La conclusión final es que uno no va al matrimonio para ser feliz, sino para hacer feliz al otro. Se trata de esforzarse cada día. Quien renuncie al esfuerzo ha firmado la sentencia de muerte de su matrimonio. Con la conciencia tranquila de saber que estamos dando todo lo que esté a nuestro alcance y lo que no para mejorar en nuestra familia y en nuestro trabajo, la alegría está asegurada, pase lo que pase. Se trata de luchar, no de vencer siempre. Sólo pierde el que no da todo lo que lleva dentro.
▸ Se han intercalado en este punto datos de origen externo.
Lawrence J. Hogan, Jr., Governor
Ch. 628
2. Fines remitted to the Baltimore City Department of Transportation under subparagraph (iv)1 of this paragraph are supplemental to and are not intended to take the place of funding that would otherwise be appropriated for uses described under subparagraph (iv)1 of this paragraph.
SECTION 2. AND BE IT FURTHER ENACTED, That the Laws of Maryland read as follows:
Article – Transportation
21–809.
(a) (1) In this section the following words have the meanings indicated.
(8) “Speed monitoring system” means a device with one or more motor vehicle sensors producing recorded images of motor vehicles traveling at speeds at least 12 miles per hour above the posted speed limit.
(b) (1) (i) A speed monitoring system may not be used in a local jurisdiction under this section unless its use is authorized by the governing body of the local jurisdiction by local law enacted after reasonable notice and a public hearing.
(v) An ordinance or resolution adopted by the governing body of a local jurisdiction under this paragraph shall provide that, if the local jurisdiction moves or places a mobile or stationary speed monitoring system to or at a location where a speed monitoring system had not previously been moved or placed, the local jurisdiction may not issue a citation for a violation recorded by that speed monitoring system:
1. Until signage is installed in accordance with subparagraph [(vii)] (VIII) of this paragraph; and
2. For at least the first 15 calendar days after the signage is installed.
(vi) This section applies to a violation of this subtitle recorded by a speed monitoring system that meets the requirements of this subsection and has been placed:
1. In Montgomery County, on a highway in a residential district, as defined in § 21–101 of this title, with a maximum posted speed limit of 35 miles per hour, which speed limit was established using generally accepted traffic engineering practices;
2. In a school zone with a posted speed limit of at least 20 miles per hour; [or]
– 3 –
Lo que no conviene hacer cuando vives en pareja.
11:49
|
0
comentarios
|
relacion de pareja,
union conyugal

* Esperar a que mi pareja adivine lo que quiero y necesito, a que se adelante a mis deseos antes de formulárselos, a que renuncie a su vida personal y me coloque en el centro de su existencia, a que sea la procuradora de mi felicidad.
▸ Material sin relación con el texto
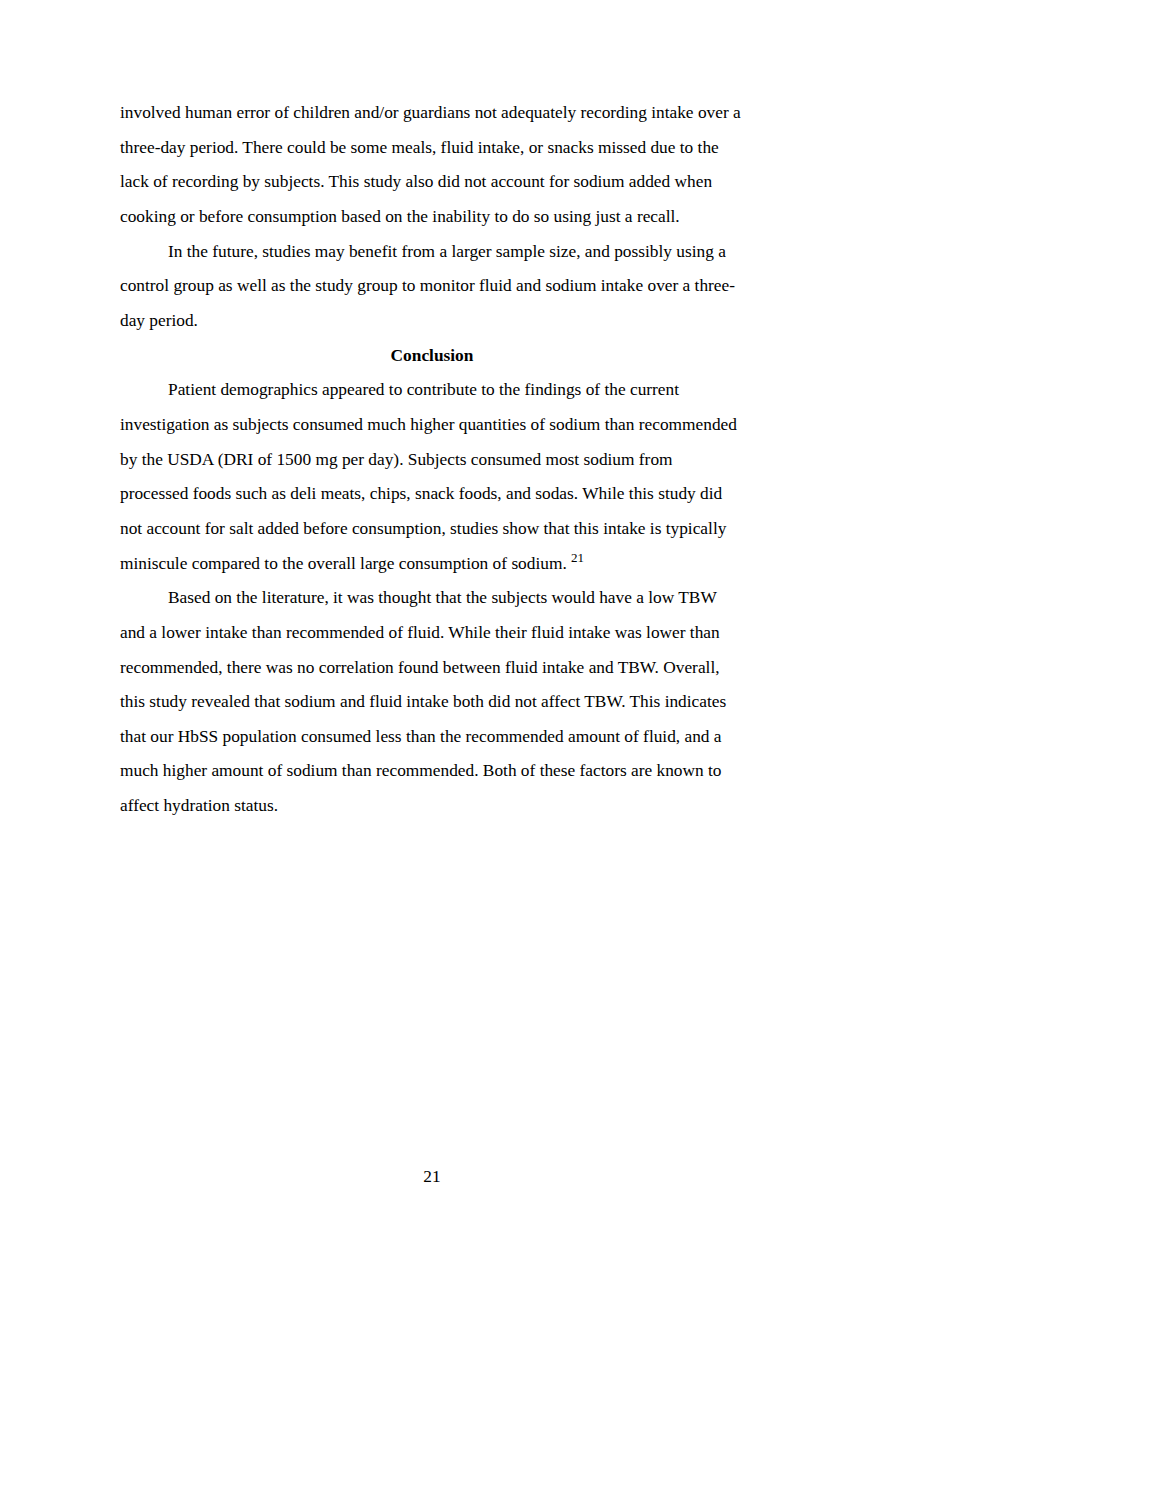involved human error of children and/or guardians not adequately recording intake over a three-day period. There could be some meals, fluid intake, or snacks missed due to the lack of recording by subjects. This study also did not account for sodium added when cooking or before consumption based on the inability to do so using just a recall.
In the future, studies may benefit from a larger sample size, and possibly using a control group as well as the study group to monitor fluid and sodium intake over a three-day period.
Conclusion
Patient demographics appeared to contribute to the findings of the current investigation as subjects consumed much higher quantities of sodium than recommended by the USDA (DRI of 1500 mg per day). Subjects consumed most sodium from processed foods such as deli meats, chips, snack foods, and sodas. While this study did not account for salt added before consumption, studies show that this intake is typically miniscule compared to the overall large consumption of sodium. 21
Based on the literature, it was thought that the subjects would have a low TBW and a lower intake than recommended of fluid. While their fluid intake was lower than recommended, there was no correlation found between fluid intake and TBW. Overall, this study revealed that sodium and fluid intake both did not affect TBW. This indicates that our HbSS population consumed less than the recommended amount of fluid, and a much higher amount of sodium than recommended. Both of these factors are known to affect hydration status.
21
* Responsabilizarle de mis frustraciones, de que lo que obtengo de mi vida de pareja no se corresponde con mis expectativas, de los cambios que he tenido que introducir en mi vida.
* Competir por quién es más o menos, mejor o peor, quién le debe más o menos al otro, quién es esto, aquello o lo otro, quién es el que más pone para mantener viva la pareja.
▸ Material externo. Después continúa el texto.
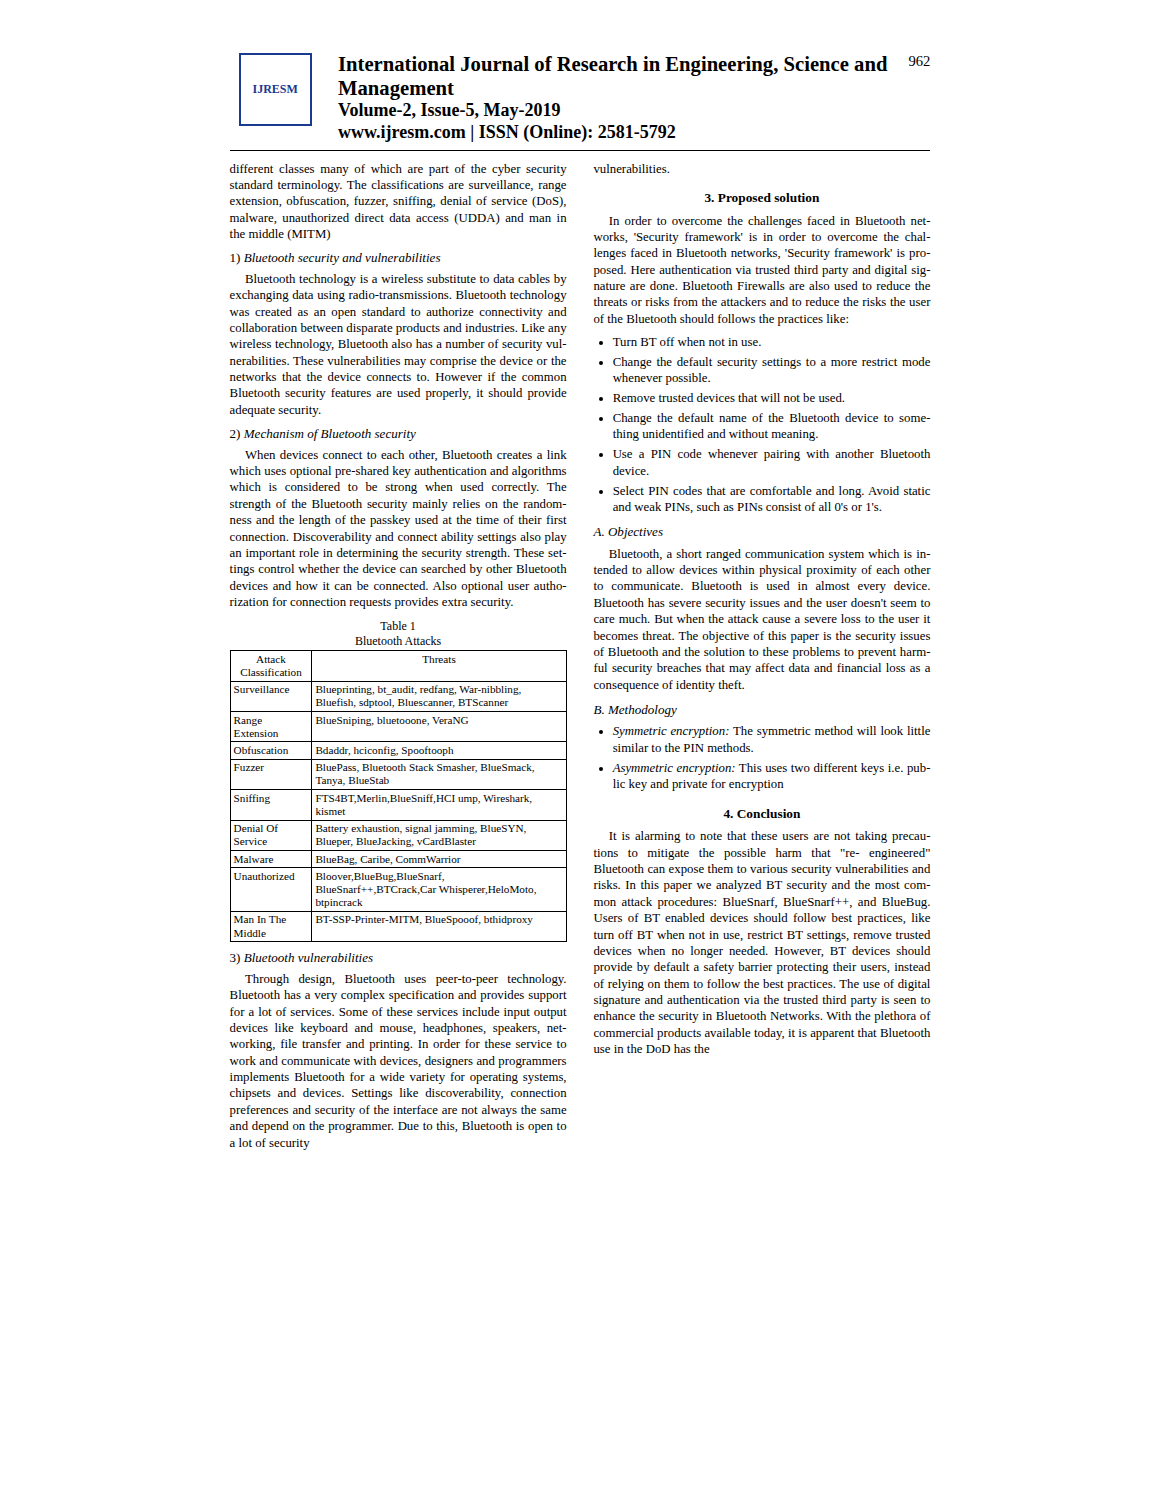962
IJRESM
International Journal of Research in Engineering, Science and Management
Volume-2, Issue-5, May-2019
www.ijresm.com | ISSN (Online): 2581-5792
different classes many of which are part of the cyber security standard terminology. The classifications are surveillance, range extension, obfuscation, fuzzer, sniffing, denial of service (DoS), malware, unauthorized direct data access (UDDA) and man in the middle (MITM)
1) Bluetooth security and vulnerabilities
Bluetooth technology is a wireless substitute to data cables by exchanging data using radio-transmissions. Bluetooth technology was created as an open standard to authorize connectivity and collaboration between disparate products and industries. Like any wireless technology, Bluetooth also has a number of security vulnerabilities. These vulnerabilities may comprise the device or the networks that the device connects to. However if the common Bluetooth security features are used properly, it should provide adequate security.
2) Mechanism of Bluetooth security
When devices connect to each other, Bluetooth creates a link which uses optional pre-shared key authentication and algorithms which is considered to be strong when used correctly. The strength of the Bluetooth security mainly relies on the randomness and the length of the passkey used at the time of their first connection. Discoverability and connect ability settings also play an important role in determining the security strength. These settings control whether the device can searched by other Bluetooth devices and how it can be connected. Also optional user authorization for connection requests provides extra security.
Table 1
Bluetooth Attacks
| Attack Classification | Threats |
| --- | --- |
| Surveillance | Blueprinting, bt_audit, redfang, War-nibbling, Bluefish, sdptool, Bluescanner, BTScanner |
| Range Extension | BlueSniping, bluetooone, VeraNG |
| Obfuscation | Bdaddr, hciconfig, Spooftooph |
| Fuzzer | BluePass, Bluetooth Stack Smasher, BlueSmack, Tanya, BlueStab |
| Sniffing | FTS4BT,Merlin,BlueSniff,HCI ump, Wireshark, kismet |
| Denial Of Service | Battery exhaustion, signal jamming, BlueSYN, Blueper, BlueJacking, vCardBlaster |
| Malware | BlueBag, Caribe, CommWarrior |
| Unauthorized | Bloover,BlueBug,BlueSnarf, BlueSnarf++,BTCrack,Car Whisperer,HeloMoto, btpincrack |
| Man In The Middle | BT-SSP-Printer-MITM, BlueSpooof, bthidproxy |
3) Bluetooth vulnerabilities
Through design, Bluetooth uses peer-to-peer technology. Bluetooth has a very complex specification and provides support for a lot of services. Some of these services include input output devices like keyboard and mouse, headphones, speakers, networking, file transfer and printing. In order for these service to work and communicate with devices, designers and programmers implements Bluetooth for a wide variety for operating systems, chipsets and devices. Settings like discoverability, connection preferences and security of the interface are not always the same and depend on the programmer. Due to this, Bluetooth is open to a lot of security
vulnerabilities.
3. Proposed solution
In order to overcome the challenges faced in Bluetooth networks, 'Security framework' is in order to overcome the challenges faced in Bluetooth networks, 'Security framework' is proposed. Here authentication via trusted third party and digital signature are done. Bluetooth Firewalls are also used to reduce the threats or risks from the attackers and to reduce the risks the user of the Bluetooth should follows the practices like:
Turn BT off when not in use.
Change the default security settings to a more restrict mode whenever possible.
Remove trusted devices that will not be used.
Change the default name of the Bluetooth device to something unidentified and without meaning.
Use a PIN code whenever pairing with another Bluetooth device.
Select PIN codes that are comfortable and long. Avoid static and weak PINs, such as PINs consist of all 0's or 1's.
A. Objectives
Bluetooth, a short ranged communication system which is intended to allow devices within physical proximity of each other to communicate. Bluetooth is used in almost every device. Bluetooth has severe security issues and the user doesn't seem to care much. But when the attack cause a severe loss to the user it becomes threat. The objective of this paper is the security issues of Bluetooth and the solution to these problems to prevent harmful security breaches that may affect data and financial loss as a consequence of identity theft.
B. Methodology
Symmetric encryption: The symmetric method will look little similar to the PIN methods.
Asymmetric encryption: This uses two different keys i.e. public key and private for encryption
4. Conclusion
It is alarming to note that these users are not taking precautions to mitigate the possible harm that "re- engineered" Bluetooth can expose them to various security vulnerabilities and risks. In this paper we analyzed BT security and the most common attack procedures: BlueSnarf, BlueSnarf++, and BlueBug. Users of BT enabled devices should follow best practices, like turn off BT when not in use, restrict BT settings, remove trusted devices when no longer needed. However, BT devices should provide by default a safety barrier protecting their users, instead of relying on them to follow the best practices. The use of digital signature and authentication via the trusted third party is seen to enhance the security in Bluetooth Networks. With the plethora of commercial products available today, it is apparent that Bluetooth use in the DoD has the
* Ser infiel al proyecto en común, pero no entendido exclusivamente como las relaciones sentimentales y/o sexuales con otra persona sino en su totalidad. Para no perjudicar a nuestra vida en pareja hemos de mantenernos leales al compromiso adquirido, trabajar día a día para reavivar ese proyecto común, intentar que esa ilusión inicial, ese amor, crezca; o, al menos, se mantenga y la vida resulte gratificante para ambos.
* Acumular, sin sacarlos a la luz y sin comentarlos de forma relajada, desaires, desacuerdos, enfados, reproches, faltas de respeto y desilusiones,.
* Dudar de la otra persona. Las fisuras por falta de confianza suponen el inicio del resquebrajamiento de la pareja. Es difícil, y muy duro, amar a alguien de quien se duda.
* Permitir o propiciar los silencios ante situaciones que pueden provocar un desencuentro o bronca. Positivicemos: una circunstancia crítica puede ayudar a aclararnos, a adoptar compromisos y acuerdos. El silencio es el vacío y en éste (aunque en principio pueda resultar apacible y llevadero) no hay nada.
* Renunciar a formular nuestras quejas, necesidades y querencias de una forma clara, concisa y directa. Hemos de mostrar una clara intención de negociar cambios concretos y de acordar en firme con plazos determinados, todas las cosas que planteamos.
* La ironía, el sarcasmo, la crítica destructiva, el grito, el insulto, la ridiculización, la descalificación o el desdén al dirigirnos a la otra persona. Las formas cuentan, y mucho. La familiaridad no debe convertirse en ordinariez, falta de respeto o grosería. Hemos de procurar que las discusiones tengan un cierto protocolo, unos límites que no conviene sobrepasar. Todo puede decirse con un mínimo de corrección y respeto al otro. Lo cortés no quita lo valiente. -Culpabilizar al otro de todo cuanto no ha salido como esperábamos.
* Gestionar mal las cosas prácticas. Una vida en común tiene muchos aspectos tangibles,
prácticos y cotidianos sobre los que hay que llegar a acuerdos. Hemos de hacer frente a tareas domésticas, gastos y otros cometidos familiares. Habrá que hablarlo y ver cómo vamos a organizar los gastos, la distribución de las tareas domésticas, la crianza de los hijos o, incluso, las vacaciones. Lo mejor es una negociación continua que se adapta a cada etapa de la relación.
* Creer que sólo existo en cuanto que miembro de la pareja. La relación es cosa de dos, pero de dos que suman. Por tanto, empieza por uno mismo y es por ello que me cuido física y anímicamente, me mimo y hago de mi vida una vida rica en situaciones, experiencias nuevas y sensaciones; en esa medida, aporto riqueza a esa relación. Cada uno tiene su propia vida y la pareja es la expresión de dos vidas que se unen para sumar, para aportar la una a la otra.